TEXTABSCHNITT:
========================================
Ausbildung und «Bildung» im Sog der Wirtschaft
Red. Die Ökonomisierung des Bildungswesens folgt mit Zeitverzögerung der Ökonomisierung der Gesellschaft. Zu diesem Schluss kommt Thomas Kesselring, bis 2013 Professor an der Pädagogischen Hochschule Bern und bis 2015 Dozent an der Pädagogischen Universität von Mosambik. Seine Analyse von «Wirtschaftsentwicklung und Transformationen im Bildungswesen»* zeigt, dass die meisten Veränderungen im Bildungswesen zeitverschoben denjenigen der Wirtschaft folgen: «Seit dem Ende des Kalten Krieges haben sie sich noch weiter beschleunigt und über die Welt ausgebreitet, auch in den vormals sozialistischen Ländern.»
Privateigentum, Markt und Gewinnmaximierung
Die frühesten Schulen – Kloster-, Koran-, Toraschulen, Ausbildungsstätten für Brahmanen usw. – wurden von religiösen Institutionen gegründet, bevor in Europa im Verlaufe des 19. Jahrhunderts der Staat mehrheitlich diese Aufgabe übernahm und sich, in der Tradition der Aufklärung, die Schulbildung für alle zum Ziel setzte.
Bildung ist inzwischen eines der wichtigsten Menschenrechte: Niemand darf von Bildung ausgeschlossen werden, und via Steuern tragen alle Staatsbürgerinnen und Staatsbürger zu ihrer Finanzierung bei.
Da Bildung eine öffentliche Aufgabe ist, fällt auch die (Qualitäts-) Kontrolle über das Bildungswesen in die Zuständigkeit der Öffentlichkeit. Dies begründet Kesselring wie folgt: «Es liegt im wohlverstandenen Interesse demokratischer Bürgerinnen und Bürger, dass alle sich die intellektuellen, sozialen und emotionalen Fähigkeiten aneignen, die für ein friedliches und einigermassen harmonisches Zusammenleben erforderlich sind. Die Öffentlichkeit muss also auch Einfluss auf Bildungsziele und Bildungsinhalte nehmen können.»
Doch inzwischen wird die Forderung laut, Bildung wie andere Dienstleistungen über den Markt zu organisieren. Dabei stünden wie in der Wirtschaft Privatisierungen, Gewinnmaximierung, ein Kosten-Nutzen-Kalkül und eine auf Rentabilität und Profitabilität ausgerichtete Rationalität im Vordergrund.
========================================
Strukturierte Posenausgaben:

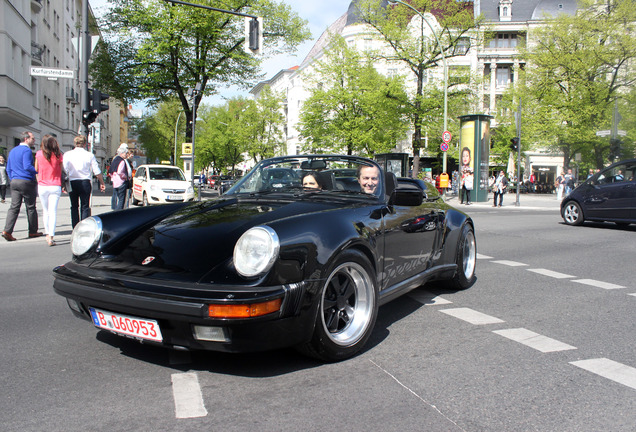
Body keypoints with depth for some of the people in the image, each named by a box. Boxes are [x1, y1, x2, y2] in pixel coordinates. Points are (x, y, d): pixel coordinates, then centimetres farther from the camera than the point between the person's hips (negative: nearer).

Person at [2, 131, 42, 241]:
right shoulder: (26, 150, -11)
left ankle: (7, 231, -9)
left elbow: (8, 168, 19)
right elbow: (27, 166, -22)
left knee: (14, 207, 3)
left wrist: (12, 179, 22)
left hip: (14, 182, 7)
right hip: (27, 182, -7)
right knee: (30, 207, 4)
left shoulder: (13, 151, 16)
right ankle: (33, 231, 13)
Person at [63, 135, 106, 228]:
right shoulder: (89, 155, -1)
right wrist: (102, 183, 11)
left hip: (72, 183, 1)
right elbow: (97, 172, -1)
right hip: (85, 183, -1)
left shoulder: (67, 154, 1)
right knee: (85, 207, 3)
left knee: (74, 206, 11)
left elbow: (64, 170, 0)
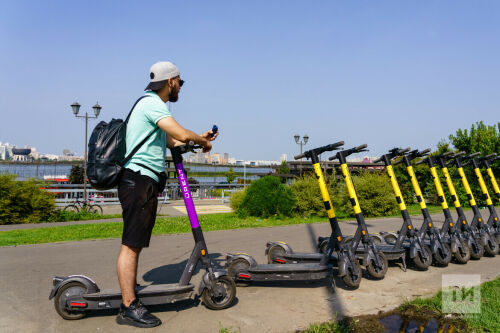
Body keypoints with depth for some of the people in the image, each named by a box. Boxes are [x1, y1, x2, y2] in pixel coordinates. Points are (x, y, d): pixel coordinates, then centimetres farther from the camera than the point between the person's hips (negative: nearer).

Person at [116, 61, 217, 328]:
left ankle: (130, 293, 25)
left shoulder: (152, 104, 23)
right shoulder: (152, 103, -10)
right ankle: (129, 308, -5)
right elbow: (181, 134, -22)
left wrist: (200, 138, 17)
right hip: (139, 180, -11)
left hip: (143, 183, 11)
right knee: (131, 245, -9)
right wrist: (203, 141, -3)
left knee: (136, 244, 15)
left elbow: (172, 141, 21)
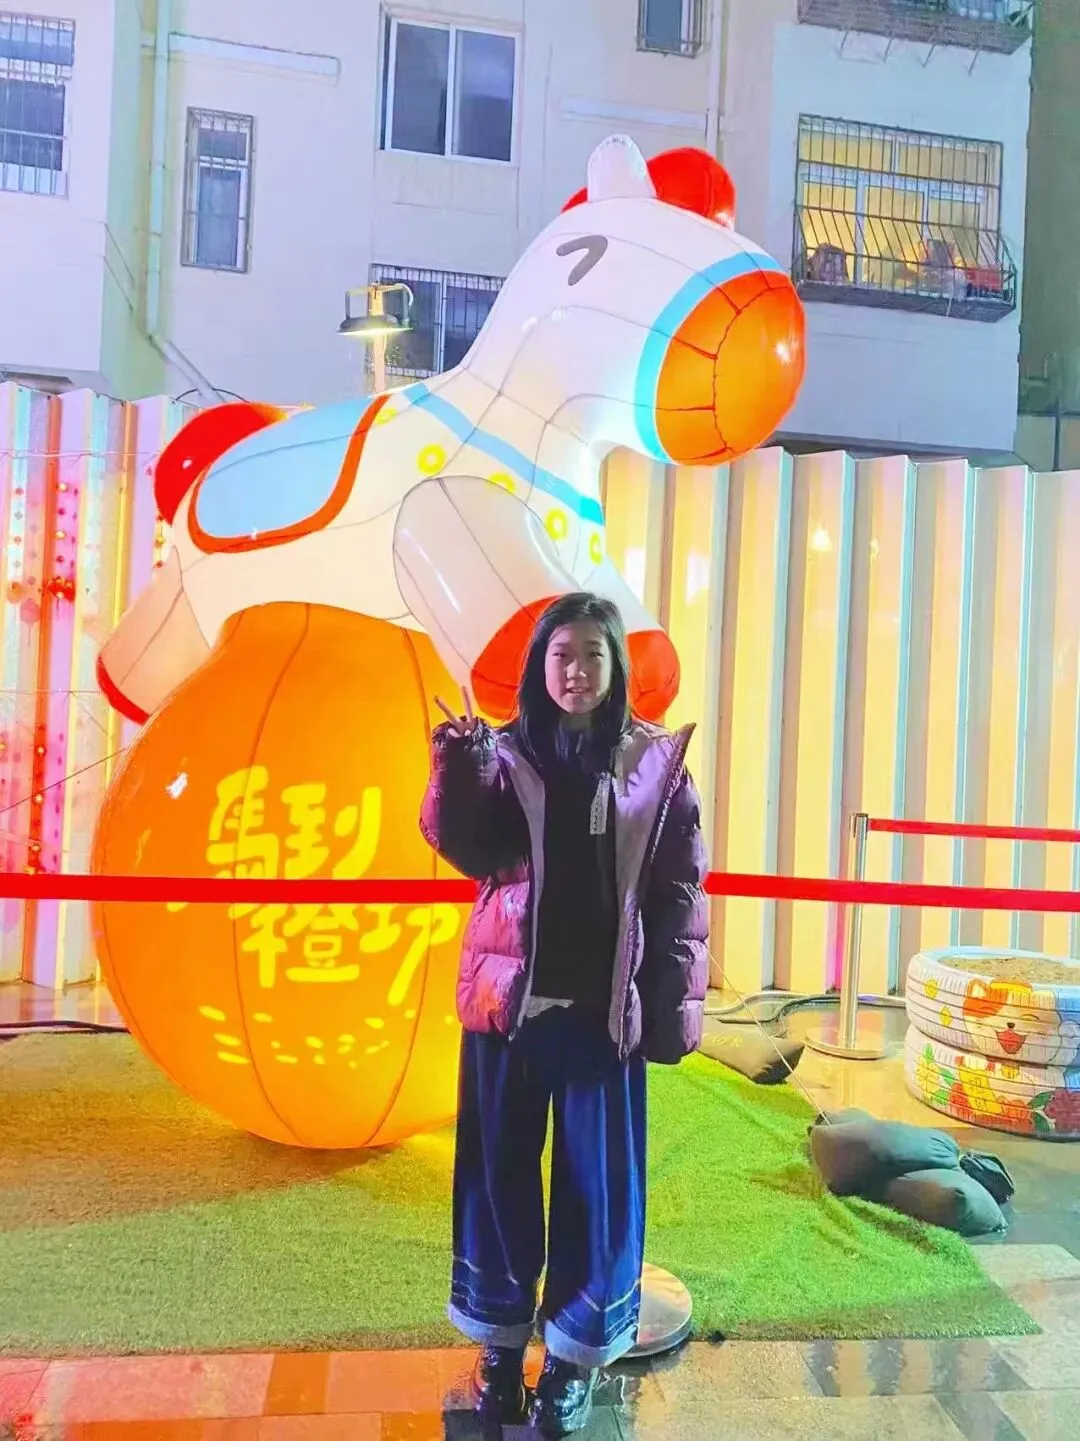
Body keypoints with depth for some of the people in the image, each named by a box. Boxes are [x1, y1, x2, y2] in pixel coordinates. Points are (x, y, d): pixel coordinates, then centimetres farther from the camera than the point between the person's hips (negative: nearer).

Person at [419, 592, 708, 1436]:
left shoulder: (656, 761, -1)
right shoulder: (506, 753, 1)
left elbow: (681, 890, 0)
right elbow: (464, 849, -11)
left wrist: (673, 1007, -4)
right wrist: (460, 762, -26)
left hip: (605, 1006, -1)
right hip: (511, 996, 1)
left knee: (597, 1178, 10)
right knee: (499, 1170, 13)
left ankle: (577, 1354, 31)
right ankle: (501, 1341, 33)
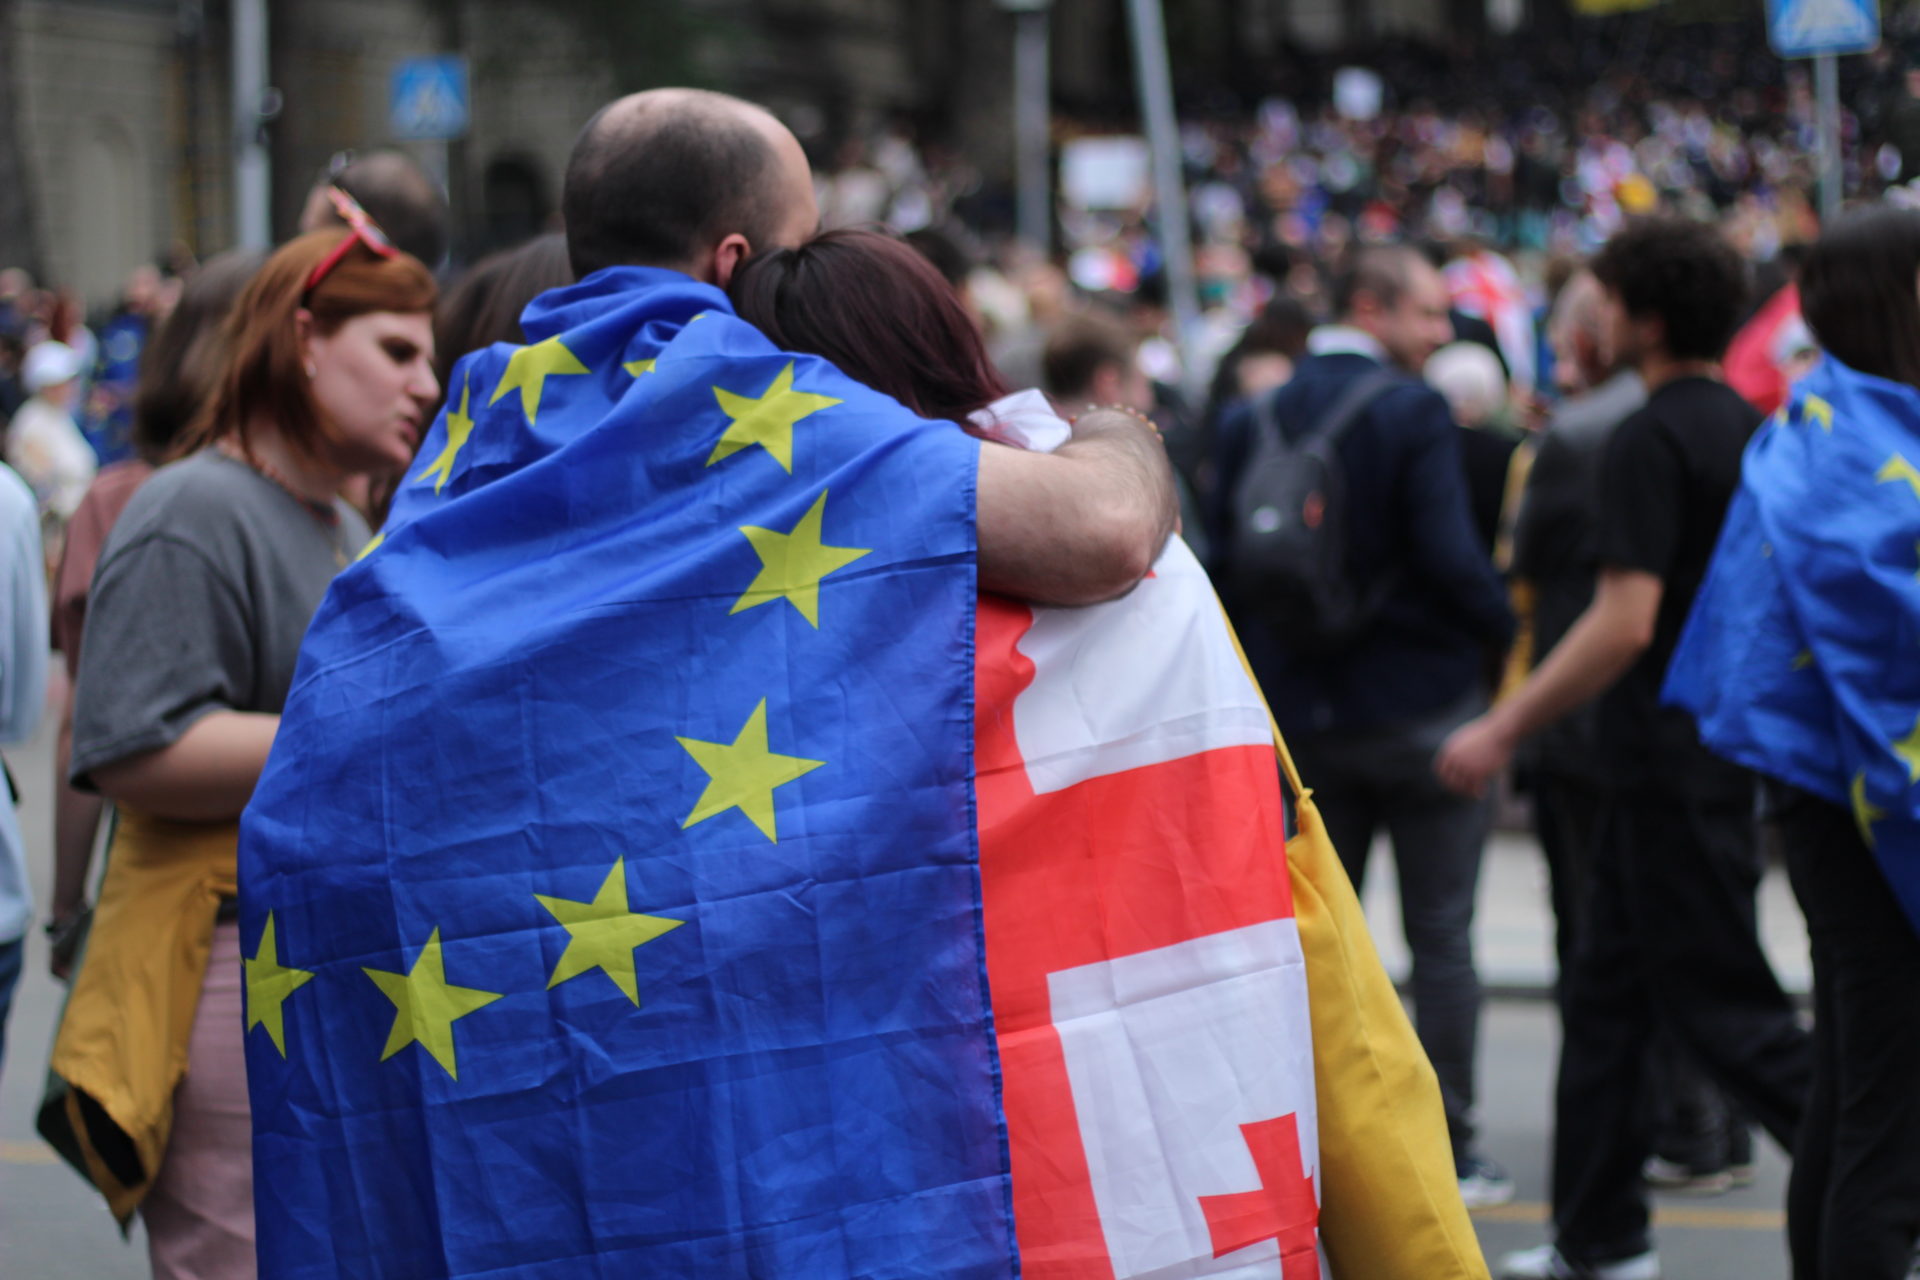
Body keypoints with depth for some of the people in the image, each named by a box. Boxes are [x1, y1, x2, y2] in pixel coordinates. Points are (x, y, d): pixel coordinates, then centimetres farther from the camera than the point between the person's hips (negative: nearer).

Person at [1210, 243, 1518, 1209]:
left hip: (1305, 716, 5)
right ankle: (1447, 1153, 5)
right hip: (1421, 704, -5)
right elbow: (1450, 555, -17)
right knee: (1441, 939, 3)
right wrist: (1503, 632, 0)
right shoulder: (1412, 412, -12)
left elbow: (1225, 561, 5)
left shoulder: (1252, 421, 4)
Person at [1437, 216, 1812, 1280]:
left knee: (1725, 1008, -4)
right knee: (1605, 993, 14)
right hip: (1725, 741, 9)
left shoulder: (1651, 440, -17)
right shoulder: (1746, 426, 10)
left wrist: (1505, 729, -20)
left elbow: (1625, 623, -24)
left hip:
========================================
ARBEITSAUFTRAG A: Stelle die Zeilen der Datensätze als Markdown-Tabelle mit den Spalten „Nummer“ und „Eintrag“ dar, beginnend mit der Zeile mit „left wrist: (12, 179, 22)“ und weiter bis einschließlich der Zeile mit „right elbow: (181, 134, -22)“. Lass dabei Leerzeilen und die Bilder weg.
ARBEITSAUFTRAG B: Führe den Text über die Ökonomisierung des Bildungswesens im Anschluss an seinen letzten Satz weiter.

ANTWORTFELD A:
| Nummer | Eintrag |
|---|---|
| 1 | left wrist: (12, 179, 22) |
| 2 | left hip: (14, 182, 7) |
| 3 | right hip: (27, 182, -7) |
| 4 | right knee: (30, 207, 4) |
| 5 | left shoulder: (13, 151, 16) |
| 6 | right ankle: (33, 231, 13) |
| 7 | Person at [63, 135, 106, 228]: |
| 8 | right shoulder: (89, 155, -1) |
| 9 | right wrist: (102, 183, 11) |
| 10 | left hip: (72, 183, 1) |
| 11 | right elbow: (97, 172, -1) |
| 12 | right hip: (85, 183, -1) |
| 13 | left shoulder: (67, 154, 1) |
| 14 | right knee: (85, 207, 3) |
| 15 | left knee: (74, 206, 11) |
| 16 | left elbow: (64, 170, 0) |
| 17 | Body keypoints with depth for some of the people in the image, each named by a box. Boxes are [x1, y1, x2, y2] in pixel coordinates. Points are (x, y, d): pixel coordinates, then centimetres farther from the camera than the point between the person's hips (negative: nearer). |
| 18 | Person at [116, 61, 217, 328]: |
| 19 | left ankle: (130, 293, 25) |
| 20 | left shoulder: (152, 104, 23) |
| 21 | right shoulder: (152, 103, -10) |
| 22 | right ankle: (129, 308, -5) |
| 23 | right elbow: (181, 134, -22) |

ANTWORTFELD B:
Parallel würden die internationalen Wirtschaftsorganisationen WTO und OECD für einen offenen Bildungsmarkt plädieren: Öffentliche Träger sollten gegenüber privaten nicht privilegiert und private Bildungsanbieter nicht subventioniert werden. Denn das bedeute eine «Wettbewerbsverzerrung und Handelsschranke gegenüber internationalen Investoren»1.
Neue utilitaristische Bildungsziele
Das Eindringen der Marktwirtschaft ins Bildungswesen beeinflusse auch dessen Zielsetzungen, erklärt Kesselring. Das Ausbildungsziel, demokratiefähige Staatsbürgerinnen und Staatsbürger, trete hinter dem Ziel zurück, Haltungen wie Flexibilität, Anpassungsfähigkeit und «Smartness» zu fördern.
Die zunehmende Marktorientierung im Bildungswesen zeige sich in einem wachsenden Trend zur Privatisierung von Bildung und Ausbildung. In vielen Ländern befänden sich die privaten Bildungsinstitute auf der Überholspur: Weltweit seien in den letzten Jahrzehnten Tausende privater Schulen und Universitäten bzw. Fakultäten entstanden. In Mosambik gebe es bereits 38 Privatuniversitäten, in Deutschland etwa 70. In den USA seien mehr als 800 Universitäten entweder privat oder würden – obwohl öffentliche Institiutionen – von privaten Stiftungen verwaltet.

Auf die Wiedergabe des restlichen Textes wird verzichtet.